Based on the criteria ACL can be used to block or allow web requests like the following:

  • XSS, which enables attackers to inject client-side scripts into web pages viewed by other users.
  • Origin IP Address or Range.
  • Origin Country or geo-location.
  • Length of particular parts of the request, for ex: query string
  • SQL injection. Attackers embed malicious SQL code to extract data from the database.
  • Part of any request, like, values that appear in the User-Agent, x-forwarded-for headers or text in query strings. You can use regex for identifying these strings.

Rules Configured
Manual IP lists (A and B): This component has two specific AWS WAF rules, you have to manually add IP addresses to these rules:

  • Blacklist: IP addresses that you want to block.
  • Whitelist: IP addresses that you want to allow.

SQL Injection (C) and XSS (D): The solution has two native AWS WAF rules that are designed to protect against malicious SQL injection or cross-site scripting (XSS) patterns in the query-string, URI or body of a request.

HTTP flood (E): This rule protects against attacks that exploit seemingly legitimate GET or POST requests to a server from a particular IP address, such as a web-layer DDoS (Distributed Denial of Service) attack.

Scanners and Probes (F): This component parses application access logs scans for unwanted behavior, such as the unwanted amounts of errors generated from a source. It identifies the suspicious source IP addresses & blocks them.

IP Reputation Lists (G): This component checks & blocks new ranges of IP addresses, with the help of IP Lists Parser AWS Lambda function for regularly checking third-party IP reputation lists and block them.

Bad Bots (H): This component relies on a honeypot URL, It is a security mechanism intended to lure and deflect an attempted attack.

Monitoring
CloudWatch: By Default Cloudwatch is integrated with WAF, the Cloudwatch Graph shows the request count for each rule in this web ACL and the default action.

But Cloudwatch Alarms doesn’t give the detailed monitoring & alerts on the 10-sec granularity for the blocked requests.
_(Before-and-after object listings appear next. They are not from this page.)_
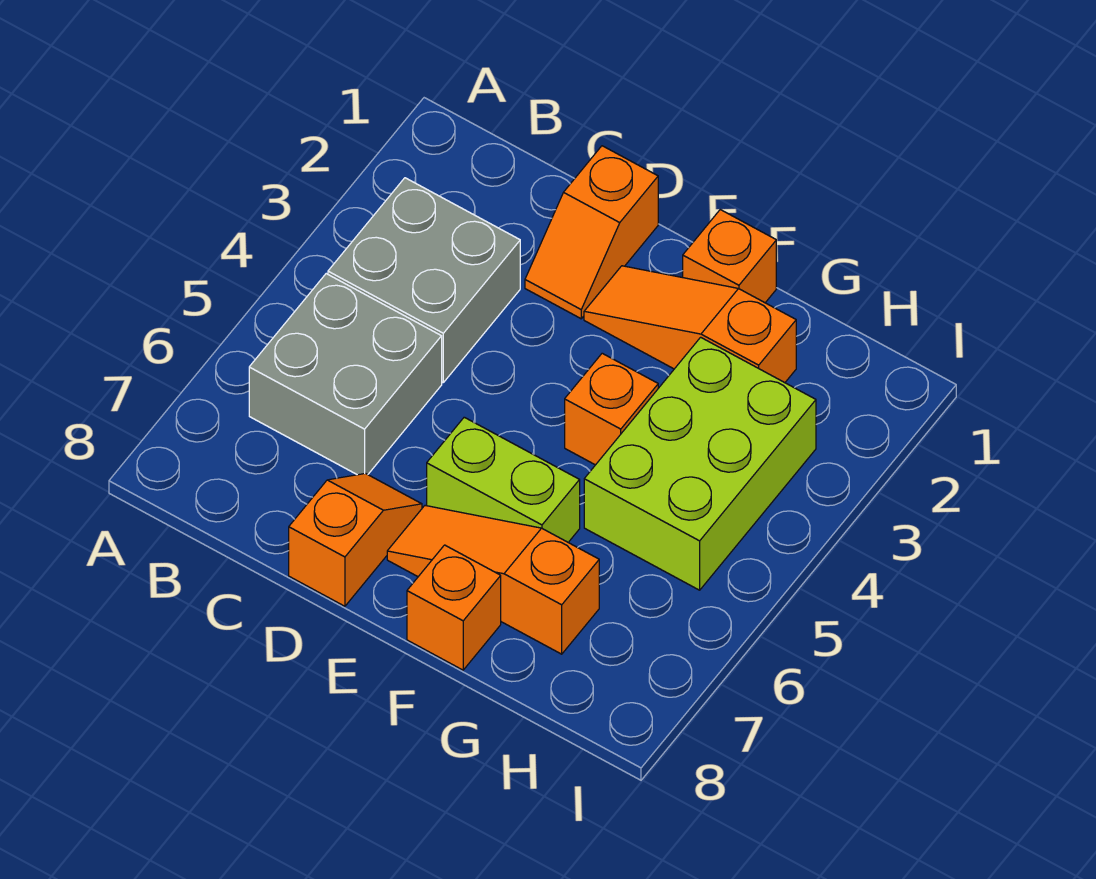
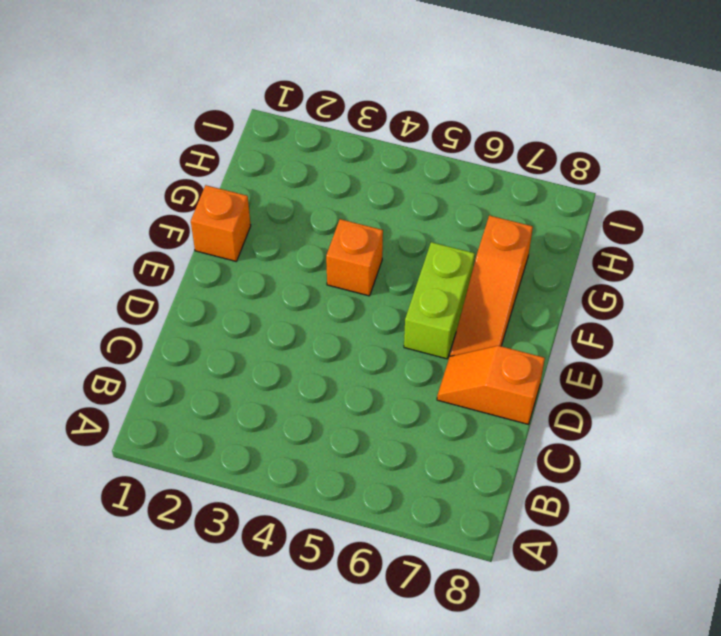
none -> grey brick B3:C4 level 1
none -> grey brick B5:C6 level 1

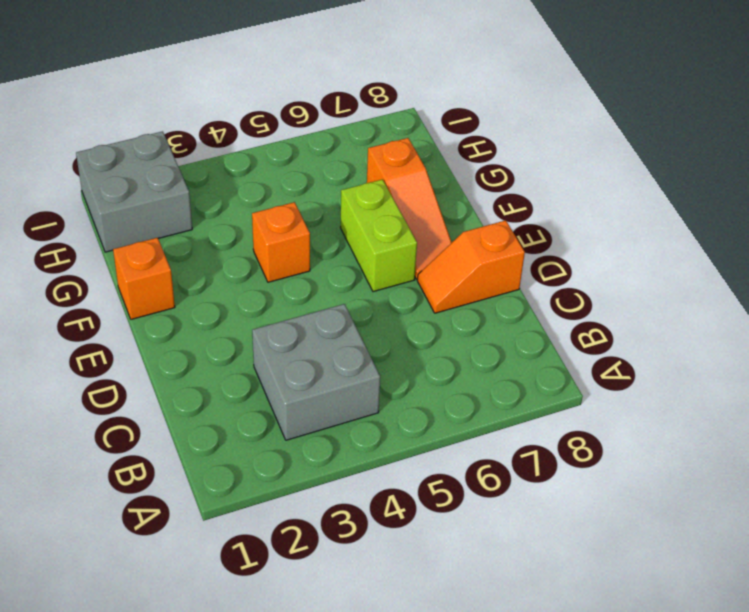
grey brick H1:I2 level 1 -> grey brick B5:C6 level 1
none -> orange slope D1:D2 level 1 top 1
none -> orange slope E2:G2 level 1 top G

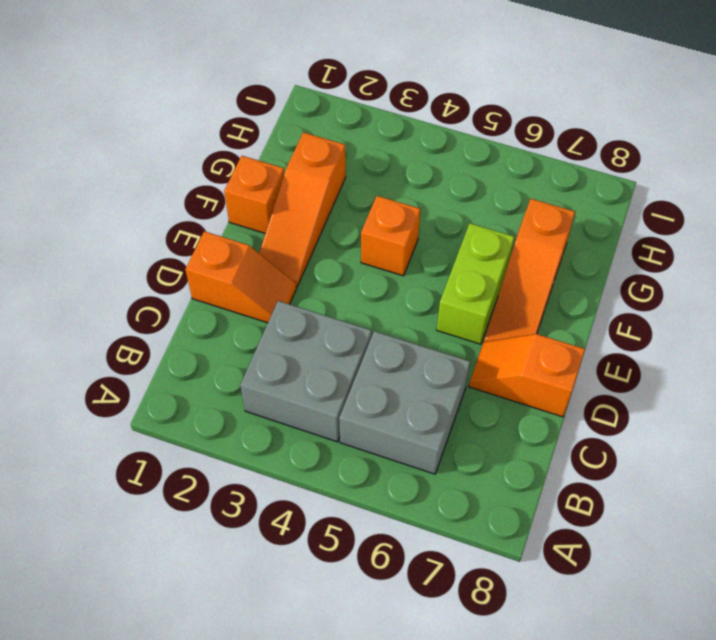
none -> orange brick F8 level 1
none -> lime brick G3:H5 level 1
As the alarm switch from Insufficient to Ok & vice versa, and state switching takes around 2-3 mins, which can miss the request being blocked during that interval.

Logging
By Default WAF doesn’t have logs enabled, We have to set up Kinesis Data Firehose for detailed logging, which is fully managed service for delivering real-time streaming data to the S3 bucket

Kinesis Data Firehose stores all logs in the S3 bucket, logs help us identifying why certain rules triggered & why certain rules blocked with our specific ALC rules.

Kinesis Delivery Stream is set on a buffer size of 5 MB and a buffer of 60 sec.

AWS CloudTrail Logs: CloudTrail provides a log of actions taken by a user, role, or an AWS service in AWS WAF. Using the information collected by CloudTrail, you can determine the requestor to AWS WAF, the origin IP address, time of the request, and additional details.

Best Scenario To Use WAF
WAF is still in a transition stage. As per Gartner’s 2019 report, the adoption of WAF is still catching up and is increasing at a promising rate of 20% year on year. We see the future of WAF is automation and monitoring rather than being a layer in front of the web tier. With the emergence of DevSecOps, WAF will play a crucial role in early-stage testing and security scanning.

Further, automation of WAF can be done with managed & custom Web ACL’s, Rules with CloudFormation Template. It can be integrated with any automation toolchain that you may already be using. WAF can be implemented in your QA environment where the team can perform intensive penetration testing. Each team’s test cases can be run against the WAF Enabled Environment.

Thus, WAF is not just a reactive measure to implement security, it can also serve as a proactive measure to implement security through DevSecOps, which can be used in conjunction with CI/CD. With solid monitoring and logging integration, WAF can be a security center for your applications.